Однако же, совладавши с собою и состроивши полную любезности улыбку во чертах чела своего, он наклонился к соседнему столу, за которым беседовали названные нами помещики, и сказал:
— Господа, прошу покорнейше меня простить за то, что мешаюсь в ваш разговор, невольно мною подслушанный, но позвольте мне полюбопытствовать, как прозывался сей господин – не Ноздрёвым ли?
— Именно, что Ноздрёвым, — отозвался «округлый» помещик, — стало быть, он и вам небезызвестен?

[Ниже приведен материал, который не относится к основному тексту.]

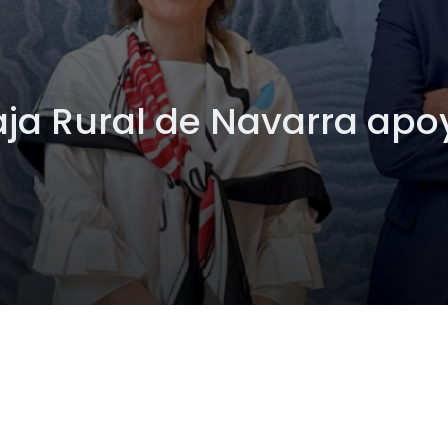
aja Rural de Navarra apo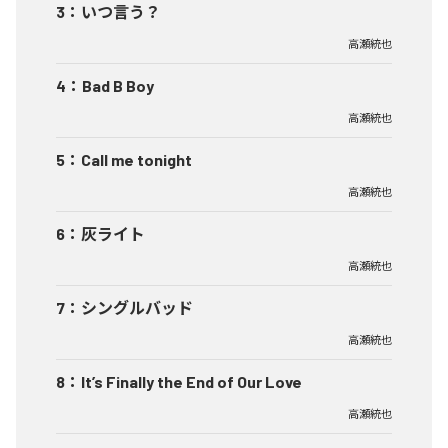
3
：
いつ言う？
高瀬統也
4
：
Bad B Boy
高瀬統也
5
：
Call me tonight
高瀬統也
6
：
灰ライト
高瀬統也
7
：
シングルバッド
高瀬統也
8
：
It’s Finally the End of Our Love
高瀬統也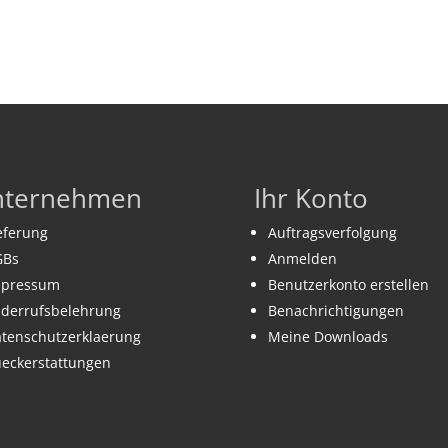
nternehmen
Ihr Konto
eferung
Auftragsverfolgung
GBs
Anmelden
mpressum
Benutzerkonto erstellen
derrufsbelehrung
Benachrichtigungen
tenschutzerklaerung
Meine Downloads
eckerstattungen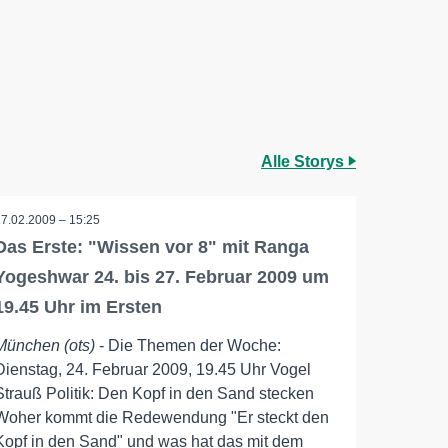
Alle Storys
17.02.2009 – 15:25
Das Erste: "Wissen vor 8" mit Ranga
Yogeshwar 24. bis 27. Februar 2009 um
19.45 Uhr im Ersten
München (ots)
- Die Themen der Woche:
Dienstag, 24. Februar 2009, 19.45 Uhr Vogel
Strauß Politik: Den Kopf in den Sand stecken
Woher kommt die Redewendung "Er steckt den
Kopf in den Sand" und was hat das mit dem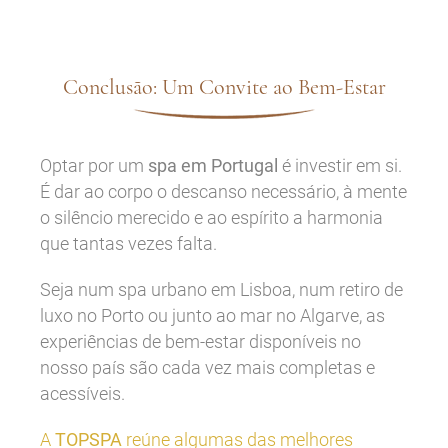
Conclusão: Um Convite ao Bem-Estar
Optar por um
spa em Portugal
é investir em si.
É dar ao corpo o descanso necessário, à mente
o silêncio merecido e ao espírito a harmonia
que tantas vezes falta.
Seja num spa urbano em Lisboa, num retiro de
luxo no Porto ou junto ao mar no Algarve, as
experiências de bem-estar disponíveis no
nosso país são cada vez mais completas e
acessíveis.
A
TOPSPA
reúne algumas das melhores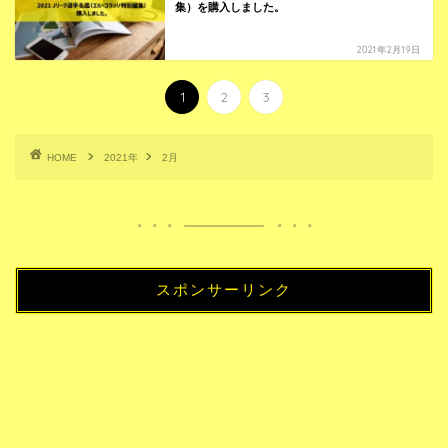
集）を購入しました。
2021年2月19日
1
2
3
HOME
2021年
2月
スポンサーリンク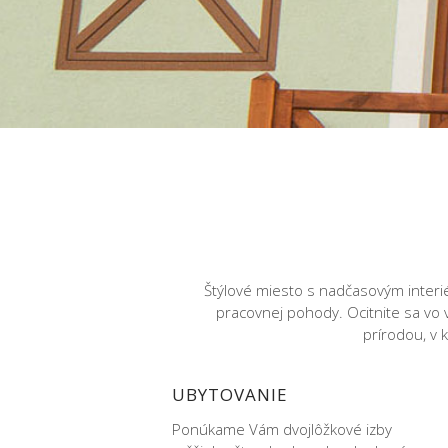
Štýlové miesto s nadčasovým interié
pracovnej pohody. Ocitnite sa vo
prírodou, v 
UBYTOVANIE
Ponúkame Vám dvojlôžkové izby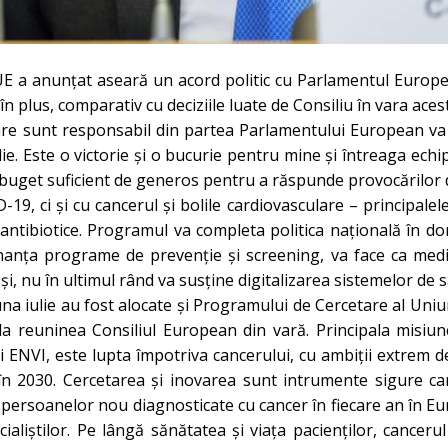
l UE a anunțat aseară un acord politic cu Parlamentul Euro
în plus, comparativ cu deciziile luate de Consiliu în vara aces
e sunt responsabil din partea Parlamentului European va 
ulie. Este o victorie și o bucurie pentru mine și întreaga ec
get suficient de generos pentru a răspunde provocărilor de
 ci și cu cancerul și bolile cardiovasculare – principalele 
 antibiotice. Programul va completa politica națională în do
inanța programe de prevenție și screening, va face ca medi
e și, nu în ultimul rând va susține digitalizarea sistemelor de 
 luna iulie au fost alocate și Programului de Cercetare al U
e la reuninea Consiliul European din vară. Principala mis
 ENVI, este lupta împotriva cancerului, cu ambiții extrem de
 în 2030. Cercetarea și inovarea sunt intrumente sigure ca
ersoanelor nou diagnosticate cu cancer în fiecare an în Euro
ialiștilor. Pe lângă sănătatea și viața pacienților, cancer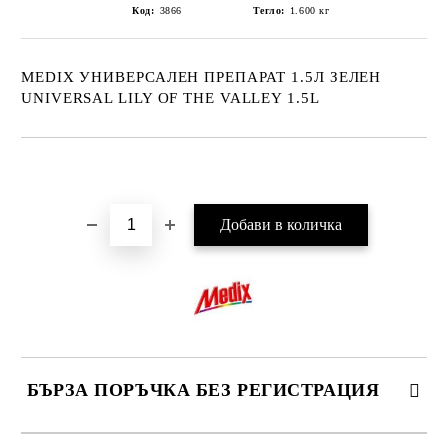
Код:
3866
Тегло:
1.600
кг
MEDIX УНИВЕРСАЛЕН ПРЕПАРАТ 1.5Л ЗЕЛЕН
UNIVERSAL LILY OF THE VALLEY 1.5L
Добави в желани
БЪРЗА ПОРЪЧКА БЕЗ РЕГИСТРАЦИЯ
САМО ПОПЪЛНЕТЕ 2 ПОЛЕТА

— Это не то слово, господа, что «небезызвестен»! С вашего позволения хотел бы пересесть за ваш стол, с тем, чтобы прояснить для себя некоторые детали сего происшествия, свидетелем коему вы явились, — сказал Павел Иванович и, отрекомендовавшись, как того требовал обычай, перебрался к выказавшим полнейшее радушие помещикам.
— Позвольте вас спросить, — вновь обратился Чичиков к «округлому», — а не сказывал ли сей господин, для какой цели могли бы служить ему испрашиваемые им «мёртвые души»?